Data listing:
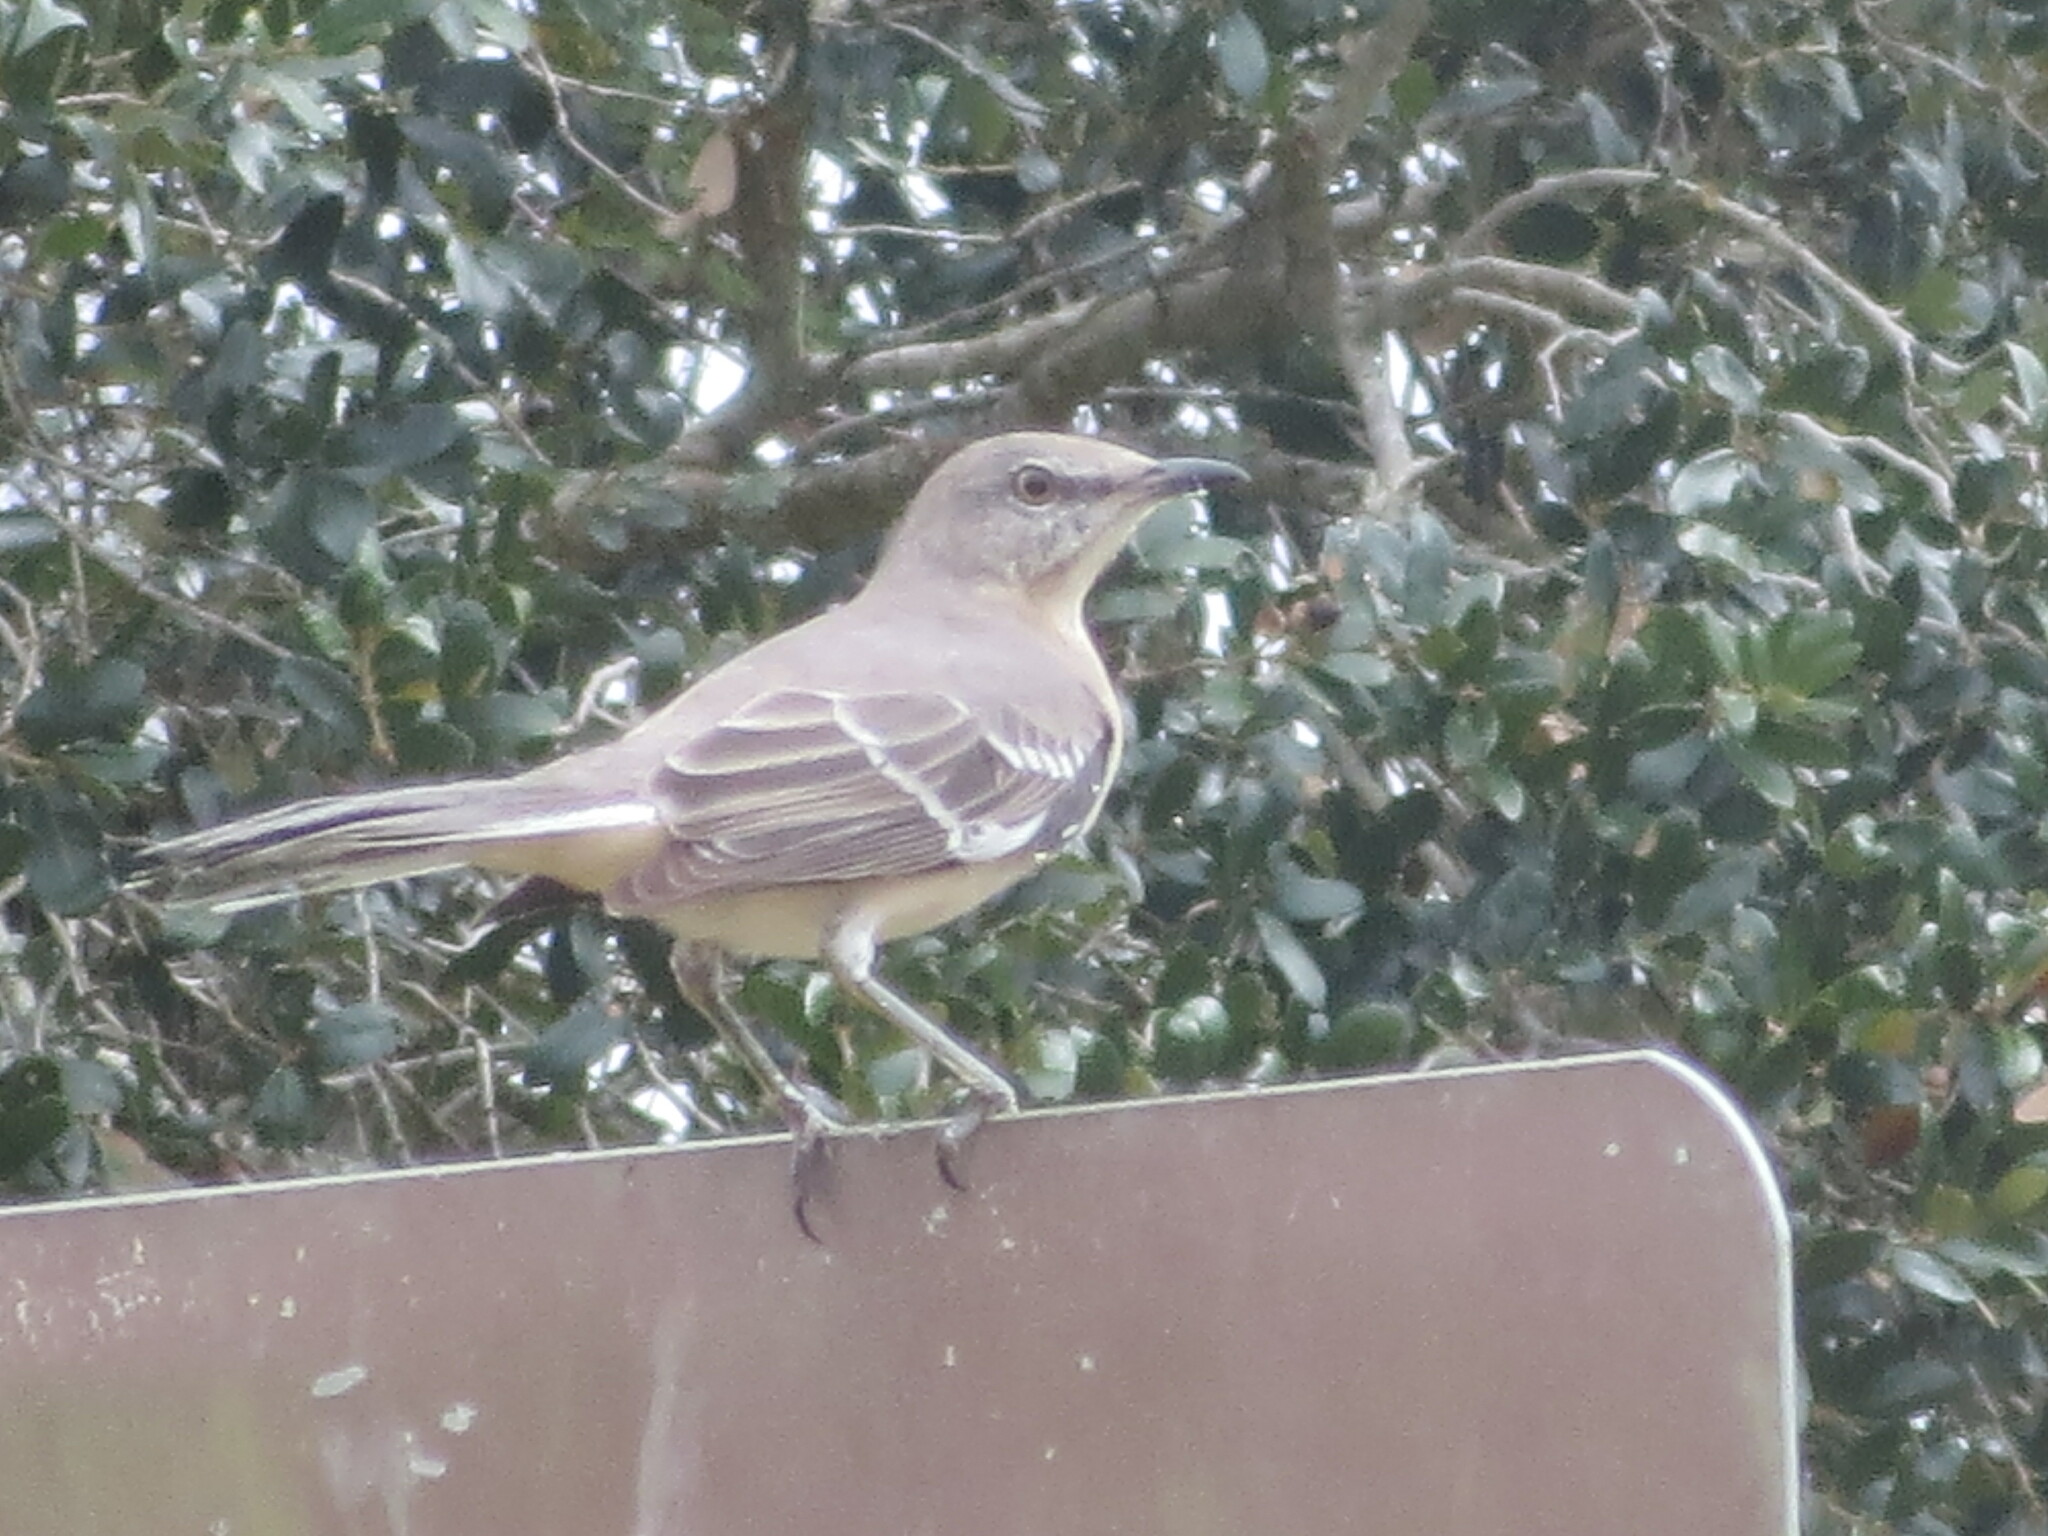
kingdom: Animalia
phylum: Chordata
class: Aves
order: Passeriformes
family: Mimidae
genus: Mimus
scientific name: Mimus polyglottos
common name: Northern mockingbird
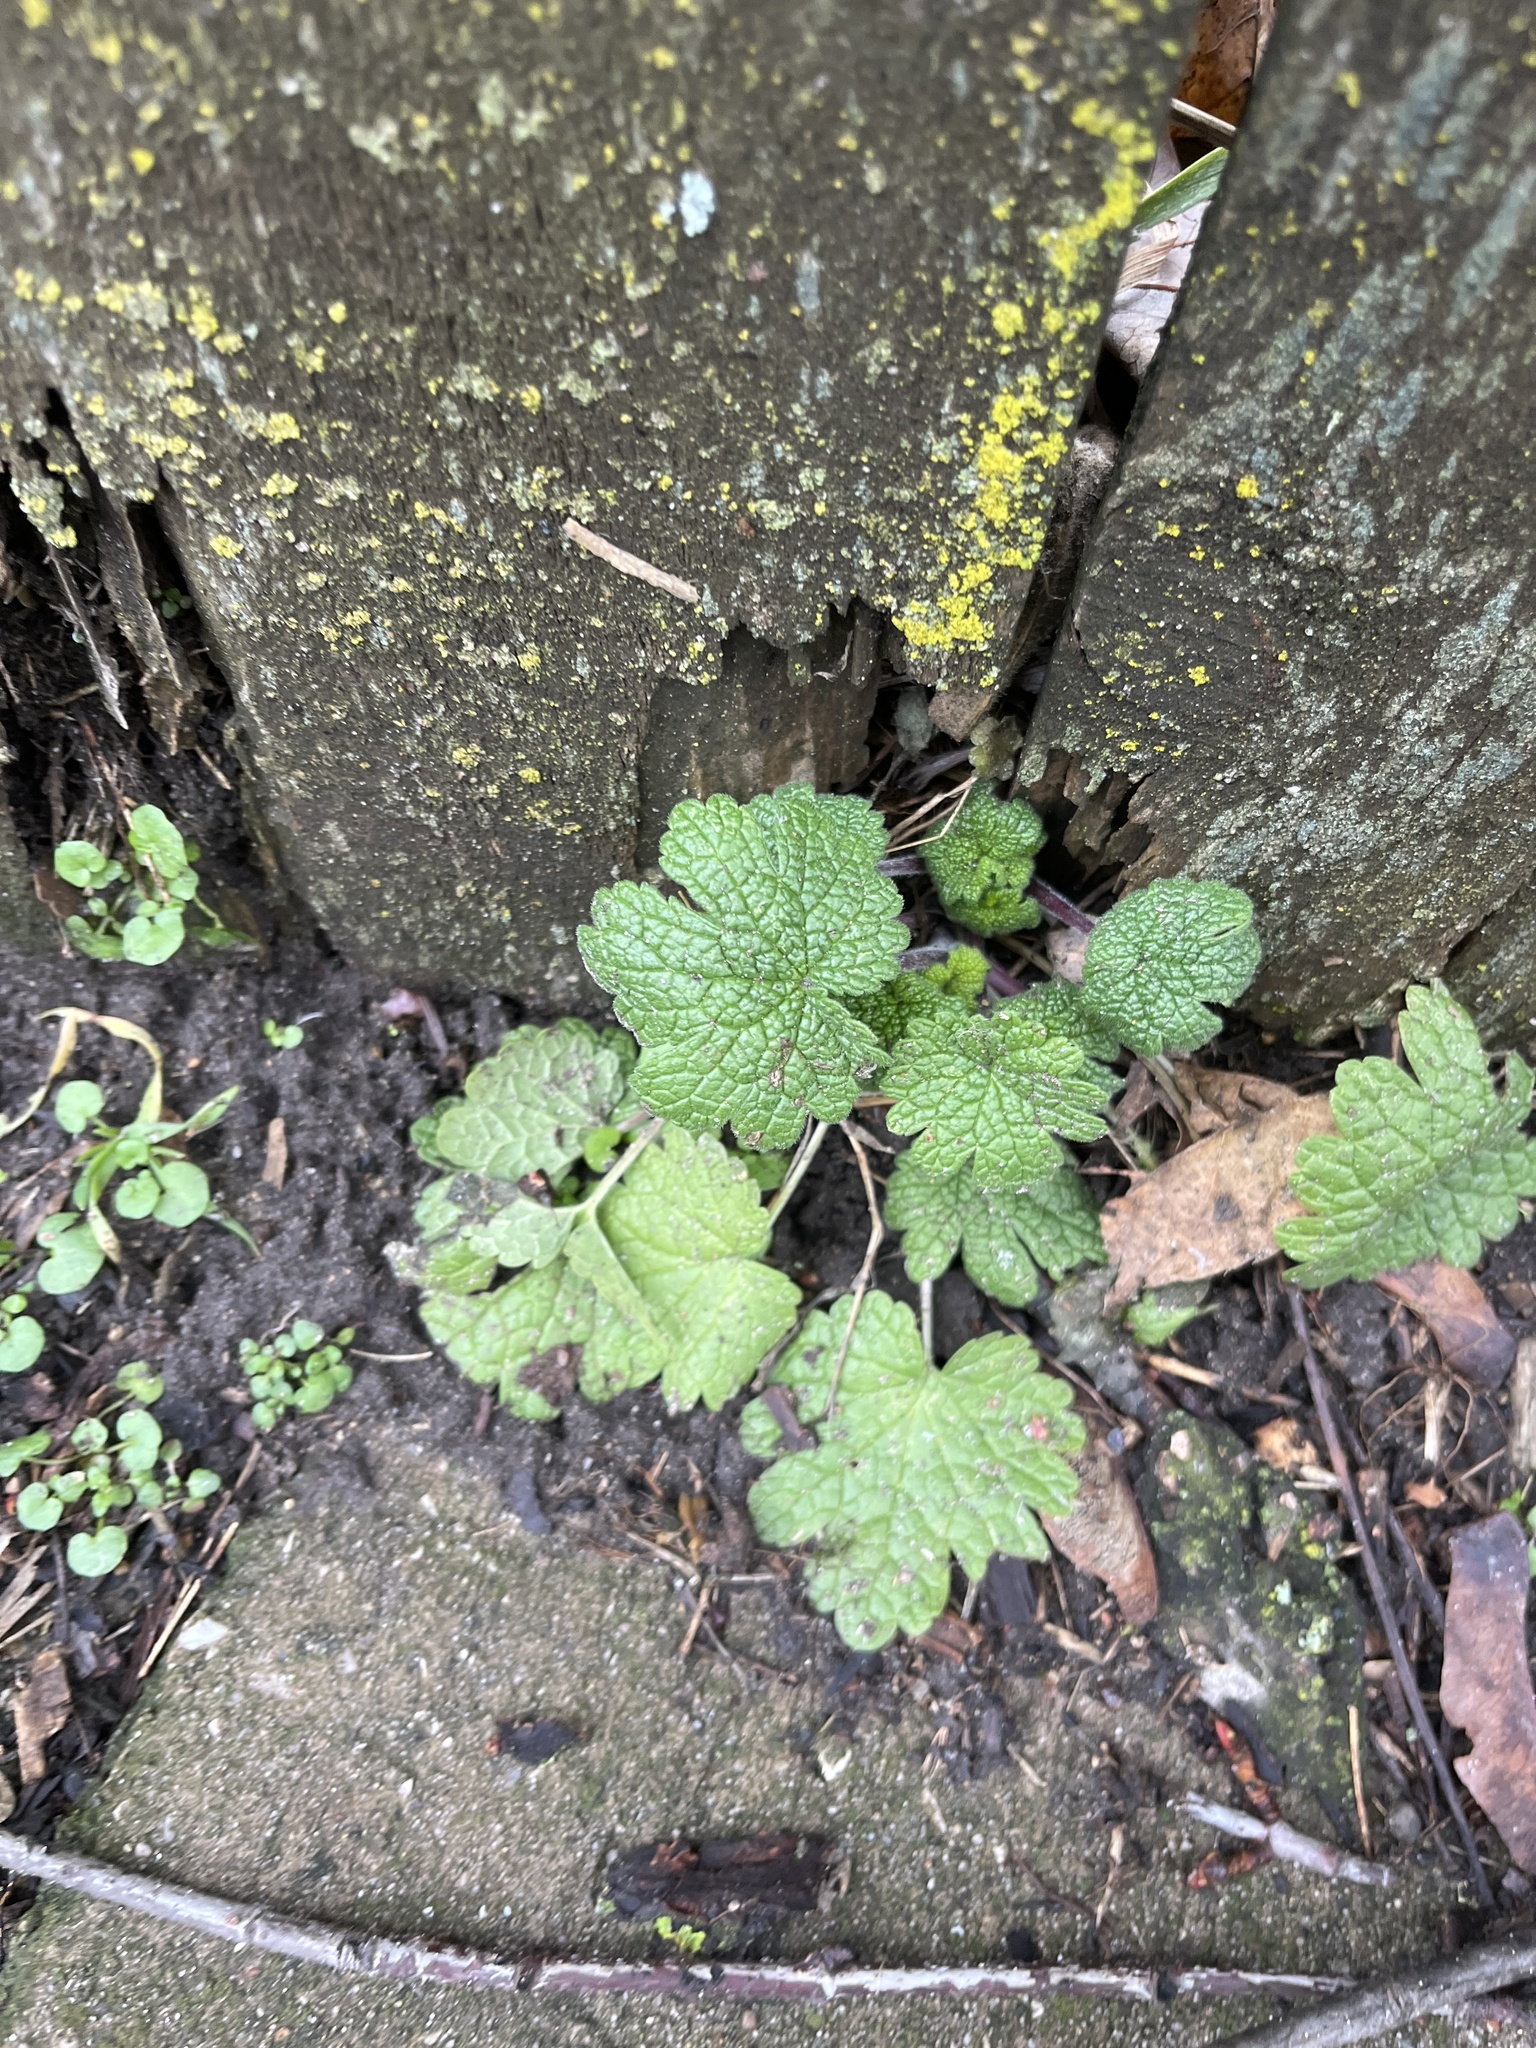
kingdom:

Task directions:
Print the lines of the records exactly, starting at the line that contains "phylum: Chordata" and ending at the last line of the records, with both of those lines included. Leave the pictures out of your answer.

Written response:
phylum: Chordata
class: Aves
order: Passeriformes
family: Mimidae
genus: Mimus
scientific name: Mimus polyglottos
common name: Northern mockingbird
kingdom:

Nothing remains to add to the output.